Há muitas discussões sobre o que seriam, na verdade, propriedades essenciais e acidentais, mas o que é importante para nós aqui é o seguinte: fazer parte do mundo escolhido por Deus, que é o melhor possível, parece ser uma propriedade meramente acidental ou essencial? Se fazer parte dos planos de Deus para a humanidade é algo essencial, a perda de qualquer uma das características que temos neste mundo tornar-nos-ia algo bastante diferente.
O mesmo Saul Kripke explica que os nomes comportam-se como designadores rígidos. Isto significa que os nomes continuam designando os objetos a despeitos das suas propriedades. Por exemplo, suponhamos que eu dei o nome de "Rio Grande" a uma cidade porque lá há, de fato, um rio que seja grande. Suponhamos que o rio seque. Ora, não deixaríamos de designar aquela cidade de "Rio Grande" porque o rio deixou de existir.
Um outro filósofo, chamado David Lewis, entretanto, fala de uma alternativa à concepção de Kripke que ficou conhecida por "realismo modal". Para Lewis, cada um dos objetos de cada mundo possível são independentes. Quando dizemos que há, por exemplo, um mundo possível em que Aristóteles não foi o aluno mais conhecido de Platão, o correto deveríamos chamar este "Aristóteles" de Aristóteles' (Aristóteles linha) ou de Aristóteles 2.
A concepção de Lewis é chamada de "realismo modal" porque ele defende que cada objeto de cada mundo possível é igualmente real e que a propriedade de ser real seria indéxica. Nós só dizemos que este mundo é real e os outros são meramente possíveis porque estamos neste mundo, e não nos outros.

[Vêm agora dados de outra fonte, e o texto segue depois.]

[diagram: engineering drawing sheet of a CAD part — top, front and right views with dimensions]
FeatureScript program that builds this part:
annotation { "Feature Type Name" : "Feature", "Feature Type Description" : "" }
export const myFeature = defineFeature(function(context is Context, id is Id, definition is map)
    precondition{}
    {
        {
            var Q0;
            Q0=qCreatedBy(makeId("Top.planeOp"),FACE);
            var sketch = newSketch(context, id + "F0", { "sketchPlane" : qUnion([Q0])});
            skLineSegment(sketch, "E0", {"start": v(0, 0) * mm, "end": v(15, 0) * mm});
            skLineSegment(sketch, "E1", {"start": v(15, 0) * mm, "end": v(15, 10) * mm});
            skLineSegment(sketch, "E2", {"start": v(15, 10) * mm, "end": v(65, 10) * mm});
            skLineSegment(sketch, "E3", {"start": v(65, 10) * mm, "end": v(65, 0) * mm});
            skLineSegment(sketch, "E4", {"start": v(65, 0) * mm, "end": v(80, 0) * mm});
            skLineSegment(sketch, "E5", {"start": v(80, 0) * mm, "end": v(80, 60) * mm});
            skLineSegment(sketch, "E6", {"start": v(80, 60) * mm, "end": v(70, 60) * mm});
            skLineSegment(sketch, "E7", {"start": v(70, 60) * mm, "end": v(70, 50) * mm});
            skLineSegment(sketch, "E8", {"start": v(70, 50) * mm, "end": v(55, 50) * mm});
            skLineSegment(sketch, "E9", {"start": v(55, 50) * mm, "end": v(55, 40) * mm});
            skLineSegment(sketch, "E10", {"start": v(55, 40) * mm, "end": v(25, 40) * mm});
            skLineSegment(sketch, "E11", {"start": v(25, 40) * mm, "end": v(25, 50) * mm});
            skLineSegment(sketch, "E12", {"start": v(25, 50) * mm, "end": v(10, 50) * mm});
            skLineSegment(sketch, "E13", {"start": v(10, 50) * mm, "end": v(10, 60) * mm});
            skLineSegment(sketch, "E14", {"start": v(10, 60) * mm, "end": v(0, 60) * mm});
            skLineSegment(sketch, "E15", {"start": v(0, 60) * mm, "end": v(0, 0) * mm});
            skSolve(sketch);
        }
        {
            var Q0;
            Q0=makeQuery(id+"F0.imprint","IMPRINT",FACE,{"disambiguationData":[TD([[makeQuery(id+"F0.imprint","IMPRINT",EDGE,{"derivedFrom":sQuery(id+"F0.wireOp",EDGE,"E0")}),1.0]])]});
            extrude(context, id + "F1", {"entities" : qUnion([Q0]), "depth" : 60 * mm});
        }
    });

O que farei com o meu argumento é comprar a tese das contrapartes, de que os objetos dos mundos são totalmente independentes, ou seja, o Aristóteles que não foi o aluno mais conhecido de Platão não é Aristóteles de maneira alguma, mas alguém totalmente diferente, sem aceitar a tese da realidade de todos os mundos possíveis.
Meu professor de Metafísica na minha graduação em Filosofia lembrava-nos de uma antiga cantiga infantil quando nos explicava o realismo modal de David Lewis [2]. A letra da canção diz: "O meu chapéu tem três pontas. Tem três pontas o meu chapéu. Se não tivesse três pontas, não seria o meu chapéu.".
De maneira semelhante, poderíamos dizer que minha Mãe Santíssima disse sim. Disse sim a minha Mãe Santíssima. Se não tivesse dito sim, não seria a minha Mãe Santíssima. Por esta razão, o título deste texto traz "Maria" entre aspas.
Conclusão
Eu tentarei resumir o meu argumento:
Deus criou o melhor dos mundos possíveis. Neste mundo, Ele escolheu ter Maria por mãe, que disse "sim" ao anjo que lhe anunciou que ela conceberia Jesus. Supor que Deus teria, simplesmente, escolhido outra mãe, caso Maria dissesse não, é um contrassenso porque seria partir do pressuposto de que Deus não criou o melhor dos mundos possíveis, que Ele não age de maneira perfeita, e, além do mais, a "Maria" que dissesse "não" ao anjo não seria Maria, pois estar cheia de Graça e corresponder à vontade divina é uma propriedade essencial sua, que, por sinal, é compossível com todo o projeto de salvação.